# Photos of Sweep



## elliot (Jun 25, 2012)

Just a few photos of Sweep


----------



## JaimeS (Nov 28, 2011)

What a cutie! I was thinking I would be a bit disappointed if my new WF is a boy but now I'm almost hoping s/he is


----------



## vampiric_conure (Jul 8, 2012)

Take a look at that face! What a handsome boy!


----------



## elliot (Jun 25, 2012)

> What a cutie! I was thinking I would be a bit disappointed if my new WF is a boy but now I'm almost hoping s/he is


I quite like the normal white faced males, they're quite hansome little birds


----------



## Philiko (May 16, 2012)

Aww, he is gorgeous.  I love the second photo of them eating.


----------



## MeanneyFids (Aug 24, 2010)

he is too cute!!


----------



## WendyBeoBuddy (Dec 12, 2011)

He's beautiful! i love white face cockatiels! they always look so majestic!!


----------



## srtiels (May 1, 2009)

He is a very handsome fella


----------



## sunnysmom (Sep 23, 2011)

He is very cute!


----------



## stevechurch2222 (Sep 25, 2011)

Sweep is a very handsome white face male,enjoyed all the pictures.


----------



## sfort (Jul 1, 2012)

He looks great ! I guess I know what kind I have now !


----------



## nassrah (Feb 27, 2012)

sweep is such a cutie X x


----------



## Stahhhscream (Jul 14, 2012)

So adorable!!


----------



## elliot (Jun 25, 2012)

Thanks for everyone's comments, I'll pass them onto Sweep


----------



## meaggiedear (Nov 20, 2011)

He is adorable.


----------

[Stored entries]

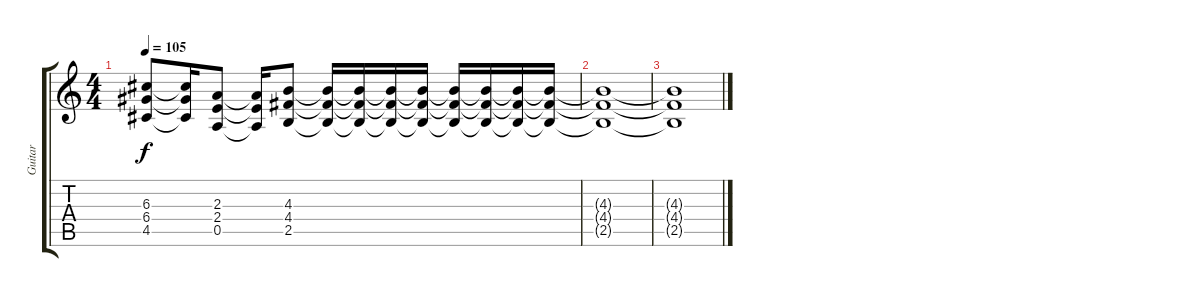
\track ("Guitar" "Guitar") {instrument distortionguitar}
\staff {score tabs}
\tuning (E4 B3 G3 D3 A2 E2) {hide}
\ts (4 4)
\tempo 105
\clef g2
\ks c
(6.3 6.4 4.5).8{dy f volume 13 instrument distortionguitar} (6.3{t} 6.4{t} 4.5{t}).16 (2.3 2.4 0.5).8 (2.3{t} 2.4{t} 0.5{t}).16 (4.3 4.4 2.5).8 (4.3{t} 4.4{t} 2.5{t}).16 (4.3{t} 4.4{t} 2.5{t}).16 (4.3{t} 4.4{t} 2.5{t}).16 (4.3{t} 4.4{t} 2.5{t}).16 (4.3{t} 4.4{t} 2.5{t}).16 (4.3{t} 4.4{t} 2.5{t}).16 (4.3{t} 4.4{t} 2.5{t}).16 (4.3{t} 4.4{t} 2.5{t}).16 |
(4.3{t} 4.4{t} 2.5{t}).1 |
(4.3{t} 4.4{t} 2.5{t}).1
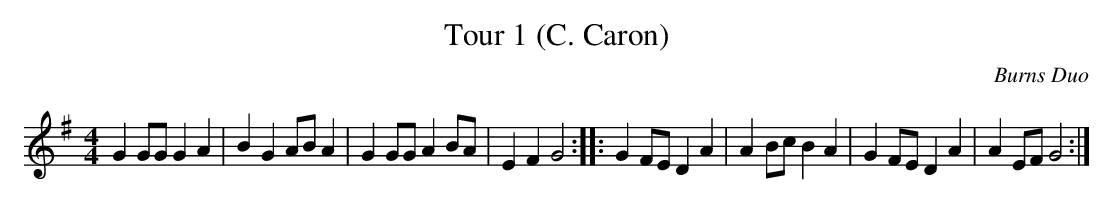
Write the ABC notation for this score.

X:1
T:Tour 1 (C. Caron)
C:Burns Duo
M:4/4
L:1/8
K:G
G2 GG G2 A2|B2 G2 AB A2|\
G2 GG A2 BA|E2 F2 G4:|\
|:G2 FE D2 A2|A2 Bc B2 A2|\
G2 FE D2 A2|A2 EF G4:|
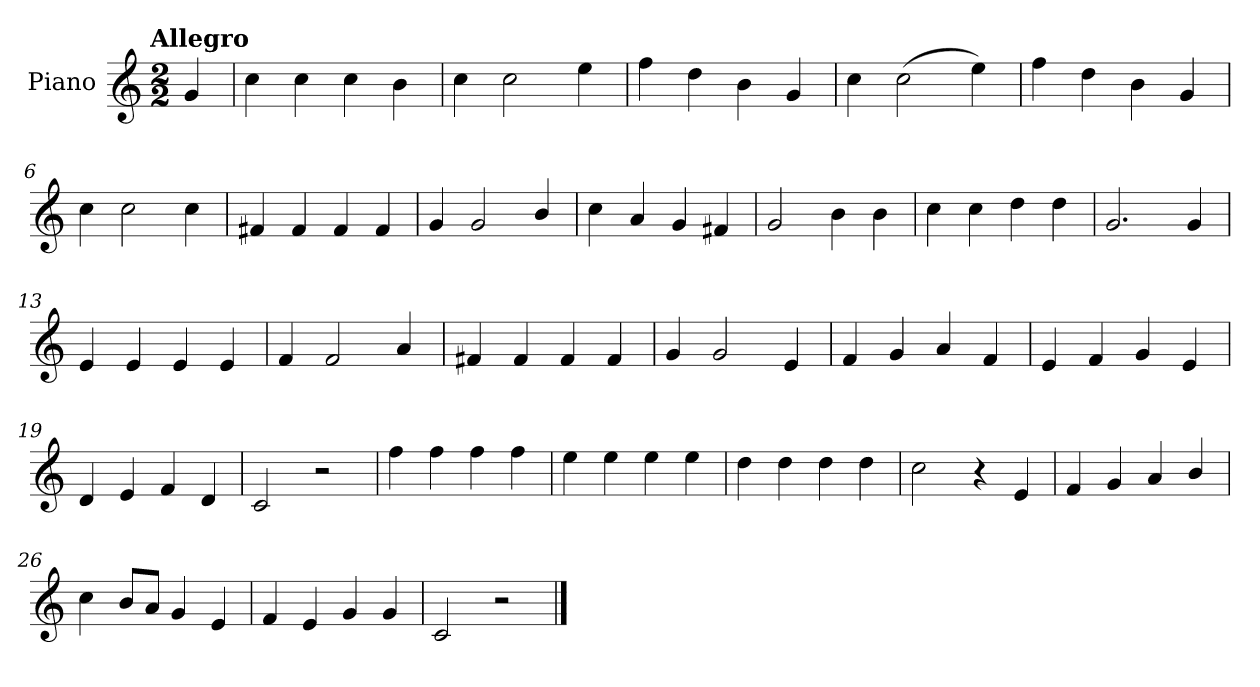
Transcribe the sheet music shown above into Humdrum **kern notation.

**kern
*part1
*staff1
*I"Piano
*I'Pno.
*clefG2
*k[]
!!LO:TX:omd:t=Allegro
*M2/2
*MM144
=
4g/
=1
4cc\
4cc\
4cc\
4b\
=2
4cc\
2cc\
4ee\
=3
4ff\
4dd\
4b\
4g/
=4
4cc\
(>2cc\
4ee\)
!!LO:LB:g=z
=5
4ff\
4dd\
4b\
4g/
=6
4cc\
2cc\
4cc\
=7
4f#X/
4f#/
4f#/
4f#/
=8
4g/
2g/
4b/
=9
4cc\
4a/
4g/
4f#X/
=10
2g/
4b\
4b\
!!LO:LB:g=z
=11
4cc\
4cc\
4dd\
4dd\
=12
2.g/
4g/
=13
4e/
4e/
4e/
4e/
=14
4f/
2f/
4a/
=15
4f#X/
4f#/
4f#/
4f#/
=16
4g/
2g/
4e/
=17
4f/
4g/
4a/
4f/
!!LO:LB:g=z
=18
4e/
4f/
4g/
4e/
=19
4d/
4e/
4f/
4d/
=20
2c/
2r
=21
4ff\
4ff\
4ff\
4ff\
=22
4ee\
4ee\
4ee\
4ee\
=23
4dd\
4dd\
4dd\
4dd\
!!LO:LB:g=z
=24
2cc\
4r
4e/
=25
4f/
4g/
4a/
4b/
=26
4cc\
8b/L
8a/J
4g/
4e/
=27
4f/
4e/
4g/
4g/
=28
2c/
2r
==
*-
--
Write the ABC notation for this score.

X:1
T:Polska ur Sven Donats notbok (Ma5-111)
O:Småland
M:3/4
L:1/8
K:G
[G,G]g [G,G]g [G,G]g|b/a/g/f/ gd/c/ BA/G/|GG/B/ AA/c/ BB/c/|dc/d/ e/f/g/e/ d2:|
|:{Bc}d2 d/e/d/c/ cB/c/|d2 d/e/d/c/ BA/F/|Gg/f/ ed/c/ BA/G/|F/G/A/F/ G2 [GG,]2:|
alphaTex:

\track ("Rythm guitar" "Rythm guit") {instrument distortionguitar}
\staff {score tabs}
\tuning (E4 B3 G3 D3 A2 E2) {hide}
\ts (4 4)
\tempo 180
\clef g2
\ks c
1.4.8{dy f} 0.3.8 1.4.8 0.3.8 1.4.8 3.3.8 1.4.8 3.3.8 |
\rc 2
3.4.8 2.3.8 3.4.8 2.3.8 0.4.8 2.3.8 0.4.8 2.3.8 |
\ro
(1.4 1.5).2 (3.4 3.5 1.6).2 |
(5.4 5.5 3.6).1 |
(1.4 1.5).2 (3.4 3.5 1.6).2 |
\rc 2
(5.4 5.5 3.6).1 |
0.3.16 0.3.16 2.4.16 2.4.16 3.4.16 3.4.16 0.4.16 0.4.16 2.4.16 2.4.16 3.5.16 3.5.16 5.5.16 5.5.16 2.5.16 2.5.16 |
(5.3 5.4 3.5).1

# [Task instructions]
1. In the thread about photos of Sweep, why does elliot say they quite like the normal white faced males? Answer in one to three sentences.
2. Which lines of the records contain the string "distortionguitar"? Copy each one.

# [The solutions]
1. elliot finds them quite handsome little birds.

2.
\track ("Guitar" "Guitar") {instrument distortionguitar}
(6.3 6.4 4.5).8{dy f volume 13 instrument distortionguitar} (6.3{t} 6.4{t} 4.5{t}).16 (2.3 2.4 0.5).8 (2.3{t} 2.4{t} 0.5{t}).16 (4.3 4.4 2.5).8 (4.3{t} 4.4{t} 2.5{t}).16 (4.3{t} 4.4{t} 2.5{t}).16 (4.3{t} 4.4{t} 2.5{t}).16 (4.3{t} 4.4{t} 2.5{t}).16 (4.3{t} 4.4{t} 2.5{t}).16 (4.3{t} 4.4{t} 2.5{t}).16 (4.3{t} 4.4{t} 2.5{t}).16 (4.3{t} 4.4{t} 2.5{t}).16 |
\track ("Rythm guitar" "Rythm guit") {instrument distortionguitar}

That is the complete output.